#int\ sin^4(x)\ dx=3/8x-1/4sin(2x)+1/32sin(4x)+C#

This integral is mostly about clever rewriting of your functions. As a rule of thumb, if the power is even, we use the double angle formula. The double angle formula says:
#sin^2(theta)=1/2(1-cos(2theta))#

If we split up our integral like this,
#int\ sin^2(x)*sin^2(x)\ dx#

We can use the double angle formula twice:
#int\ 1/2(1-cos(2x))*1/2(1-cos(2x))\ dx#

Both parts are the same, so we can just put it as a square:
#int\ (1/2(1-cos(2x)))^2\ dx#

Expanding, we get:
#int\ 1/4(1-2cos(2x)+cos^2(2x))\ dx#

We can then use the other double angle formula
#cos^2(theta)=1/2(1+cos(2theta))#
to rewrite the last term as follows:
#1/4int\ 1-2cos(2x)+1/2(1+cos(4x))\ dx=#

#=1/4(int\ 1\ dx-int\ 2cos(2x)\ dx+1/2int\ 1+cos(4x)\ dx)=#

#=1/4(x-int\ 2cos(2x)\ dx+1/2(x+int\ cos(4x)\ dx))#

I will call the left integral in the parenthesis Integral 1, and the right on Integral 2.

Integral 1
#int\ 2cos(2x)\ dx#

Looking at the integral, we have the derivative of the inside, #2# outside of the function, and this should immediately ring a bell that you should use u-substitution.

If we let #u=2x#, the derivative becomes #2#, so we divide through by #2# to integrate with respect to #u#:
#int\ (cancel(2)cos(u))/cancel(2)\ du#

#int\ cos(u)\ du=sin(u)=sin(2x)#

Integral 2
#int\ cos(4x)\ dx#

It's not as obvious here, but we can also use u-substitution here.
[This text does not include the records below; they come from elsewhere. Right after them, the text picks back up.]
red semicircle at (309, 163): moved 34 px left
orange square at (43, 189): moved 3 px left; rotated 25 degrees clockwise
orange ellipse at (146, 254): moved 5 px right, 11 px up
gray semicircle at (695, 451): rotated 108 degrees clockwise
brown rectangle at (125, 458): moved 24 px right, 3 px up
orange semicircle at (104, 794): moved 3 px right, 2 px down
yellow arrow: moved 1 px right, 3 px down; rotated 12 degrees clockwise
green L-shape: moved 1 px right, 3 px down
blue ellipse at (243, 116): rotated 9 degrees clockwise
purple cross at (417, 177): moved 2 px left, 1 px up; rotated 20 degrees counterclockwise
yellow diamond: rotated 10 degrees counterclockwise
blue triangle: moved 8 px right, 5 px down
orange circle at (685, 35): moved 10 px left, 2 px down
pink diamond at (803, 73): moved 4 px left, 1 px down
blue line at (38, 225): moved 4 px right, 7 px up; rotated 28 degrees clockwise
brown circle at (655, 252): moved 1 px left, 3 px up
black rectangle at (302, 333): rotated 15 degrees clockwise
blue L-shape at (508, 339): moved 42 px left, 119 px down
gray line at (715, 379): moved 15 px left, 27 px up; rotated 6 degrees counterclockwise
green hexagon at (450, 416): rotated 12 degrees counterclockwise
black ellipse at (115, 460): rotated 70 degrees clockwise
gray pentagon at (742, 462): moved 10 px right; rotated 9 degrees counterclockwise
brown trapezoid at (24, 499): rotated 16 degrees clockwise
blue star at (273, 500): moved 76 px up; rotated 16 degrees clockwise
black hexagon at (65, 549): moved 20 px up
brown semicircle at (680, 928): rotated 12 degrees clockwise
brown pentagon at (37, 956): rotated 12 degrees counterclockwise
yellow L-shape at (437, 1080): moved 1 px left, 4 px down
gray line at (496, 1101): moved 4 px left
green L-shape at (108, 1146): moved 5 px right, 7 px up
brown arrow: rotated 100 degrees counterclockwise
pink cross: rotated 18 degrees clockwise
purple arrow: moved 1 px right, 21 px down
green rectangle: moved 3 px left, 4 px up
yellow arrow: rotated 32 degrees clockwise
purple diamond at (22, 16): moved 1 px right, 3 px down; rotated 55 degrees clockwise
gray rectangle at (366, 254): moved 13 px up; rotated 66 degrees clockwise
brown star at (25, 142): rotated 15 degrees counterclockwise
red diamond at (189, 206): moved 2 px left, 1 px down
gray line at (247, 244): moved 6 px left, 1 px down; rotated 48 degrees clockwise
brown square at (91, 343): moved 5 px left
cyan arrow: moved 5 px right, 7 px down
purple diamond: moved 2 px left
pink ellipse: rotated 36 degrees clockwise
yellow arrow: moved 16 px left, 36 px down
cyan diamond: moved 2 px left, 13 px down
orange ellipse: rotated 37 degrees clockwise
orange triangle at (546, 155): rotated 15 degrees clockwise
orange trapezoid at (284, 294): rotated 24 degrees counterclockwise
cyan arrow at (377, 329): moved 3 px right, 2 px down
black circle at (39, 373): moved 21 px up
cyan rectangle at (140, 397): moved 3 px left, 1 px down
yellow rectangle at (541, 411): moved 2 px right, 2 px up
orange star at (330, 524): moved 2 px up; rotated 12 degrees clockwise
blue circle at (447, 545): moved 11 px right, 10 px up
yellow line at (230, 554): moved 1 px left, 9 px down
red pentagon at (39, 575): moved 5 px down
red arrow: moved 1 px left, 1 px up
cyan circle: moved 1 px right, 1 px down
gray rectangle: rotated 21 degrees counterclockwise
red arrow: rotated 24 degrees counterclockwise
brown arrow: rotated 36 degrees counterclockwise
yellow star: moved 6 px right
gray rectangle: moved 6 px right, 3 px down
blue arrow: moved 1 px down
We can let #u=4x#, and the derivative will be #4#:
#1/4int\ cos(u)\ dx=1/4sin(u)=1/4sin(4x)#

Completing the original integral
Now that we know Integral 1 and Integral 2, we can plug them back into our original expression to get the final answer:
#1/4(x-sin(2x)+1/2(x+1/4sin(4x)))+C=#

#=1/4(x-sin(2x)+1/2x+1/8sin(4x))+C=#

#=1/4x-1/4sin(2x)+1/8x+1/32sin(4x)+C=#

#=3/8x-1/4sin(2x)+1/32sin(4x)+C#